→ What this task involves
Reproduce the section of the forum thread below that starts with "## zinga (Apr" and goes on through "vague, yet specific.".

→ Text passage

# Funny CL Band Ad



## Guest (Mar 15, 2008)

See: http://ottawa.craigslist.ca/muc/596053660.html

Here's the entire text from here in case it gets taken down. Pretty funny stuff. As much as this is a joke there's a ring of truth to it when you take a look at some of the ads that go up.



> We are a pro band that plays pro covers and originals in a mix of funk, afro-cuban, metal, rock, baion, cha-cha, R&B, jazz, pop, progressive, merengue, punk, alternative, guaganco, gospel, classical, electronica, ska, soca, country, dance, calypso, fusion, bikutsi, reggae, samba, klezmer, and more.
> 
> Looking for pro drums, bass, guitar, keys, sax, flute, cello, sitar, harmonica, accordion, DJ, bohdran, tin whistle, jaw harp, spoons, ocarina, musical saw, and theremin.
> 
> ...


----------



## Lester B. Flat (Feb 21, 2006)

That's hilarious! I've seen ads for those "bands" looking for drums, bass and keys etc. Hey, look at me. I'm a band!


----------



## Slidewinder (Apr 7, 2006)

Where do I sign?sdsre


----------



## NB-SK (Jul 28, 2007)

I was funny just reading it... and then saw the picture. LOL.


----------



## zinga (Apr 22, 2007)

like that was just to pro man, lol lol lol , :banana: :banana: :banana: can i play to, still laughing here ohhhh wife is laughing now pro you later. :banana:


----------



## zontar (Oct 25, 2007)

It's vague, yet specific.

I think this pro amateur band may get off the ground, if it doesn't stall on the runway.


----------



## Slidewinder (Apr 7, 2006)

Well I hope it's real. I spent the afternoon up in the attic trying on my old 
80's spandex outfits and converse running shoes. Spandex is a little tighter than I remember, must be the dry air in the attic, bad for shrinkage.
Had the wife go out to shopper's drug mart for a couple of tubes of industrial strength hair gel and Just for Men hair dye(I hear Emo black is in), and I might have to shave my arm pits and ear hair but I can live with that for the good of the band.
Even strung that pesky good for nothing E string back on the guitar for the pictures.
Am I a pro or what?


----------



## NB-SK (Jul 28, 2007)

Slidewinder said:


> Well I hope it's real. I spent the afternoon up in the attic trying on my old
> 80's spandex outfits and converse running shoes. Spandex is a little tighter than I remember, must be the dry air in the attic, bad for shrinkage.
> Had the wife go out to shopper's drug mart for a couple of tubes of industrial strength hair gel and Just for Men hair dye(I hear Emo black is in), and I might have to shave my arm pits and ear hair but I can live with that for the good of the band.
> Even strung that pesky good for nothing E string back on the guitar for the pictures.
> Am I a pro or what?


Only when you get your chest and back waxed and start drinking Heineken and Jack Daniel's. 

PS. Having a pet tiger would help. Extra points if it's a white one.


----------

Photos of people with keypoints:
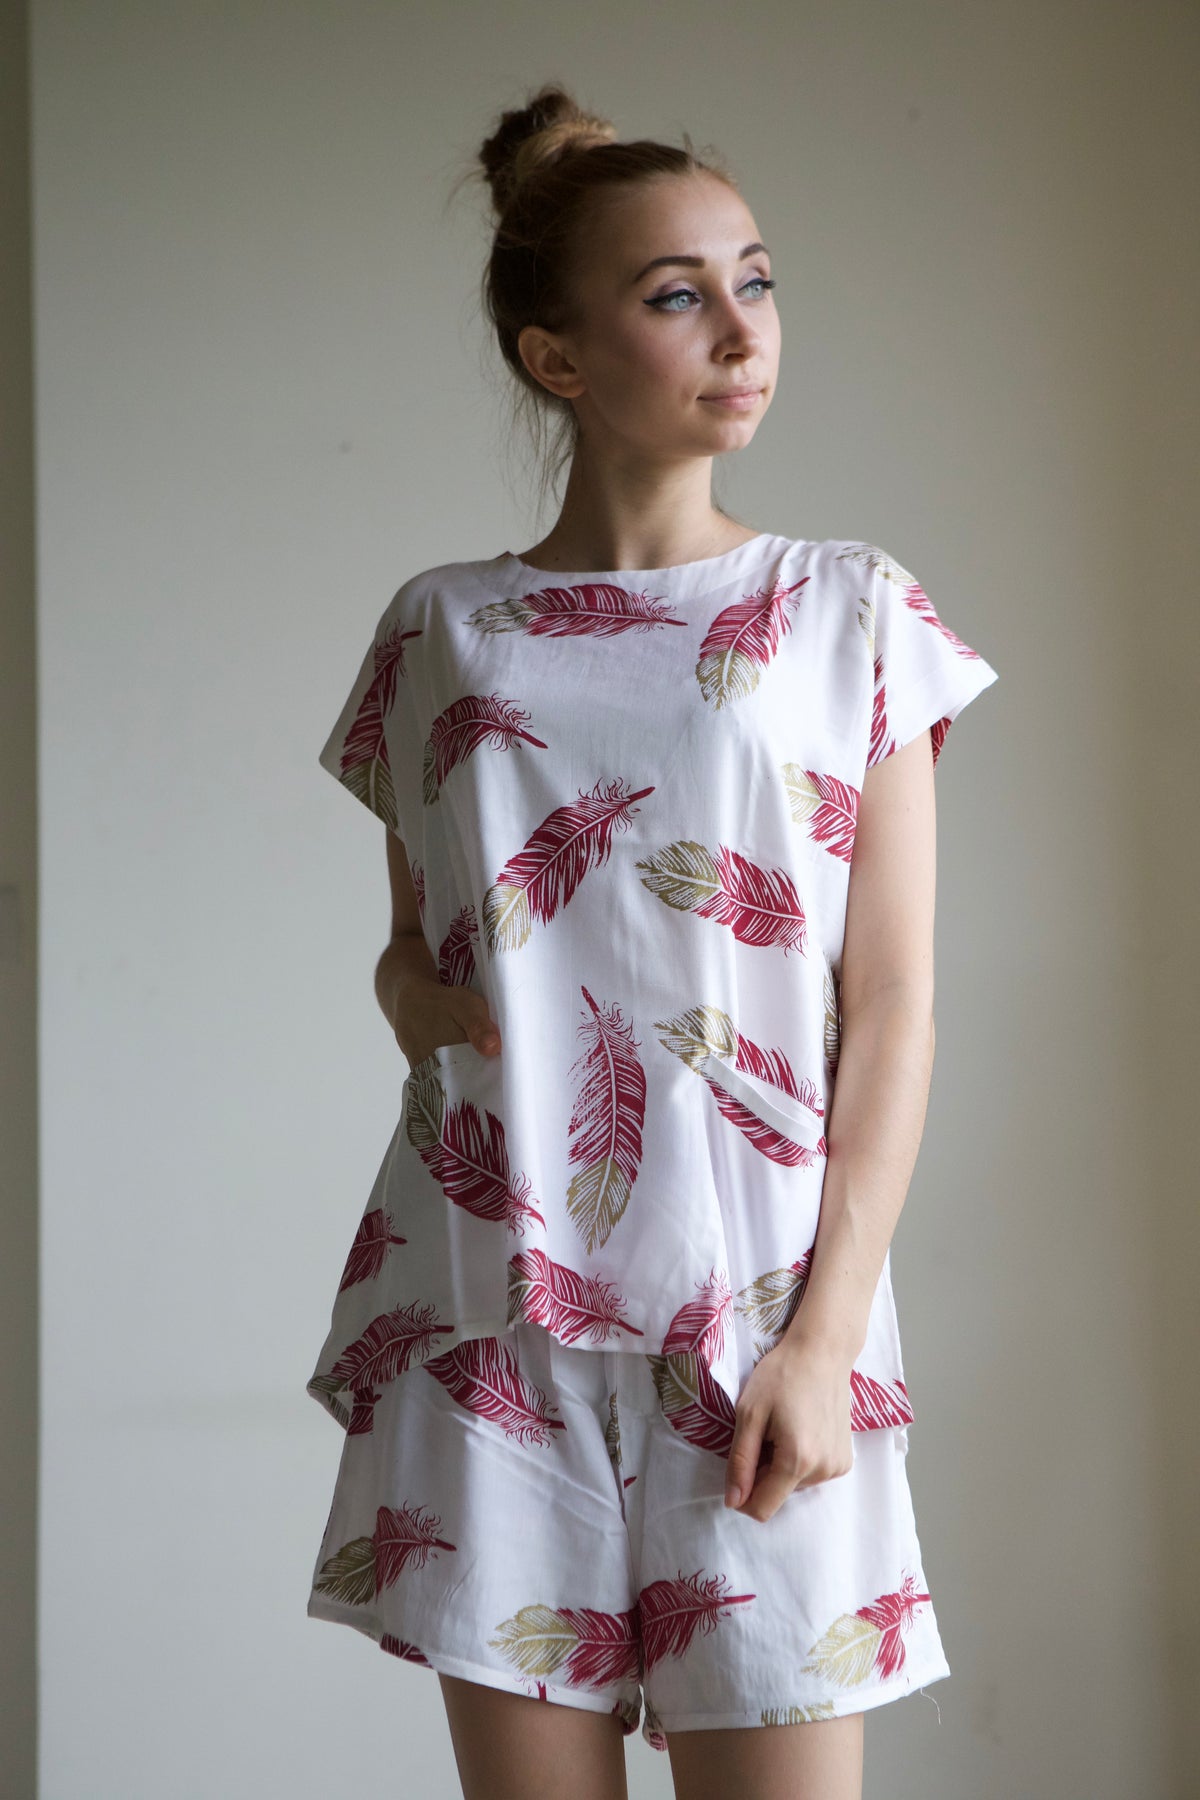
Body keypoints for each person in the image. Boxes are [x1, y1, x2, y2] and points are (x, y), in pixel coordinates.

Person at [304, 82, 999, 1800]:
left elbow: (893, 1000)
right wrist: (432, 1006)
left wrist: (824, 1339)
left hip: (762, 1306)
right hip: (495, 1303)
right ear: (556, 356)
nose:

→ Task answer
## zinga (Apr 22, 2007)

like that was just to pro man, lol lol lol , :banana: :banana: :banana: can i play to, still laughing here ohhhh wife is laughing now pro you later. :banana:


----------



## zontar (Oct 25, 2007)

It's vague, yet specific.